What You’ll Own & Drive
Build visibility: Design dashboards and reporting tools to track labeling throughput, SLA compliance, backlog dynamics, reviewer performance, and QA patterns.
Define new metrics: Propose and implement creative ways to measure labeling quality, accuracy, efficiency, and cost across workflows.
Support stakeholders: Provide analytical support to ML Engineering (e.g., model-label performance), Product (labeling impact on features), and Sales/CS (client deliverables and operational SLAs).
Model labeling effort: Quantify task complexity, labeling speed, and reviewer dynamics across tools and task types.
Own the data foundation: Build pipelines that consolidate data from SQL (Redshift, Postgres), annotation tools, QA audits, and semi-structured feedback into a coherent source of truth.

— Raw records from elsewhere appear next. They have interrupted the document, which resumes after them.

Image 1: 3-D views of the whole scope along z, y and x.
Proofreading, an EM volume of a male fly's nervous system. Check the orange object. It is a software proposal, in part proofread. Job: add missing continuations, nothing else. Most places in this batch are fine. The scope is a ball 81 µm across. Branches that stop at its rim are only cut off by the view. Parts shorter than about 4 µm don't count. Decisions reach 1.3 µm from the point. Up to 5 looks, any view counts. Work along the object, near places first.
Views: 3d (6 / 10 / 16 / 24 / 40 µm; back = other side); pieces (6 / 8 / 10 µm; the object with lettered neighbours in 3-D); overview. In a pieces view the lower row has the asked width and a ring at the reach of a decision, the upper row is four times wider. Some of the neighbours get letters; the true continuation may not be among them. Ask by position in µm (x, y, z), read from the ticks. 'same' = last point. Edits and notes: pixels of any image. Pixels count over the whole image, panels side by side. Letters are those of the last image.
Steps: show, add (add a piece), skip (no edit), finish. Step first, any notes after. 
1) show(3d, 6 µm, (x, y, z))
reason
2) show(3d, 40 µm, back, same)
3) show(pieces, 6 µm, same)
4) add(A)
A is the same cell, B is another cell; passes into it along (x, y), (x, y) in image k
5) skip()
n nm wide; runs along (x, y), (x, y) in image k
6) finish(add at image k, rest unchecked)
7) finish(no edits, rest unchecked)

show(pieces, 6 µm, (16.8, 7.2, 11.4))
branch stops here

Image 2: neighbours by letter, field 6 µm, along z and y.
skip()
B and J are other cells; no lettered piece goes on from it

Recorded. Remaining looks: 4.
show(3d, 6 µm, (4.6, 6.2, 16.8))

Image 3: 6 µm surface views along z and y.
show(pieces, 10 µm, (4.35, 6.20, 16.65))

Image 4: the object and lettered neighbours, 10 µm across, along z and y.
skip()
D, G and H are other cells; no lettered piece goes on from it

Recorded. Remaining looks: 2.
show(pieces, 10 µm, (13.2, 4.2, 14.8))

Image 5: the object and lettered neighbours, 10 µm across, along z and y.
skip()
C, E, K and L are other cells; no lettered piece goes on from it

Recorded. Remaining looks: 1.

Scale trust in data: Help the labeling org move from intuition to instrumentation by making operational data accessible and reliable.
The Qualities That Set You Apart
Analytical precision – You turn operational noise into clarity using logic, structure, and well-formed hypotheses.
Builder mindset – You bring structure to ambiguity and enjoy being the first to formalize systems.
Cross-functional fluency – You can speak with ML, Ops, Product, or Sales and deliver insights in a language they understand.
Operational curiosity – You care about effort, feedback loops, and improving the system — not just answering questions.
Trustworthy and self-driven – You operate independently and with integrity, always raising the bar for analytical rigor.
Your Background
4–7 years of experience as a data analyst, business analyst, or ops analyst (preferably in tech, fintech, or ML/ops settings).
Strong SQL skills (Redshift preferred), with experience in joining large datasets and building reproducible queries.
Proficiency in dashboarding tools like Tableau, Metabase, or Looker.
Working knowledge of Python for automation or data exploration.
Experience with labeling systems, QA pipelines, or operations metrics is a plus.
Proven success owning end-to-end analytics cycles (from question to insight to impact).
Comfortable translating complex systems into understandable views for diverse audiences.
Published on: 3/3/2026

Incode
Incode is a company that provides AI-driven identity verification and biometric authentication solutions for businesses and governments to confirm a person's identity online. Incode is a Series B unicorn ($1.25 B valuation) rewriting how the world proves identity.